Learning is not fun. Learning is hard work, and there is no way to avoid it. Just because something feels good does not mean it is good for you. Enjoyment comes as a result of mastery of skills.

Underlying the skill-building view is "the skill-building hypothesis." For language and literacy development, this hypothesis holds that we learn language by first learning the component parts. This is done through conscious understanding of rules, and output "practice," and is fine-tuned via error correction. We can only use language in real situations after we have mastered the basics. The skill building hypothesis is thought to apply to reading (phonics first), writing (spelling and grammar first), and second language acquisition in general. For concept development, the skill-building hypothesis holds that we first learn facts, and only later can apply these facts to build higher level concepts.

The skill building view is thus a tough love, delayed gratification theory of learning.

Another view

The "Comprehension Hypothesis" holds that language and literacy are developed when we understand messages. For reading, this is the view that we "learn to read by reading" (Smith,1994; Goodman, 1982). The Comprehension Hypothesis also holds that "skills" are the result of reading, not the cause, that real reading is the source of much of our knowledge of phonics, vocabulary, spelling, grammar, and our ability to write with an acceptable writing style.

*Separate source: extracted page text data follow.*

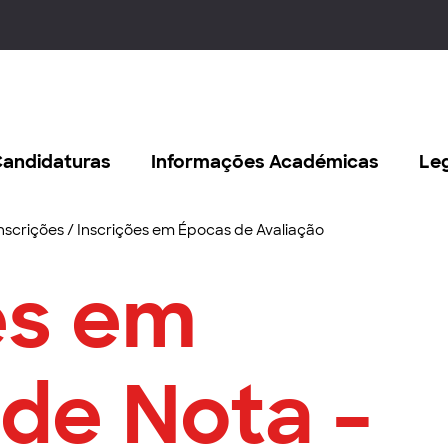
andidaturas
Informações Académicas
Le
nscrições
/
Inscrições em Épocas de Avaliação
es em
 de Nota –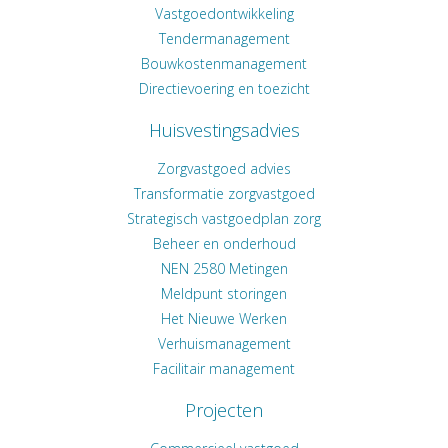
Vastgoedontwikkeling
Tendermanagement
Bouwkostenmanagement
Directievoering en toezicht
Huisvestingsadvies
Zorgvastgoed advies
Transformatie zorgvastgoed
Strategisch vastgoedplan zorg
Beheer en onderhoud
NEN 2580 Metingen
Meldpunt storingen
Het Nieuwe Werken
Verhuismanagement
Facilitair management
Projecten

The Comprehension Hypothesis is supported by a substantial amount of research. This research contains an interesting result: When studies compare students given a "comprehension" approach (lots of meaningful reading) with those who are given skills, the readers not only do better on tests of reading comprehension, they also do just as well on tests of skills! (Krashen, 1999). This pulls the rug out from under the argument that skills need to be drilled and that they need to come first.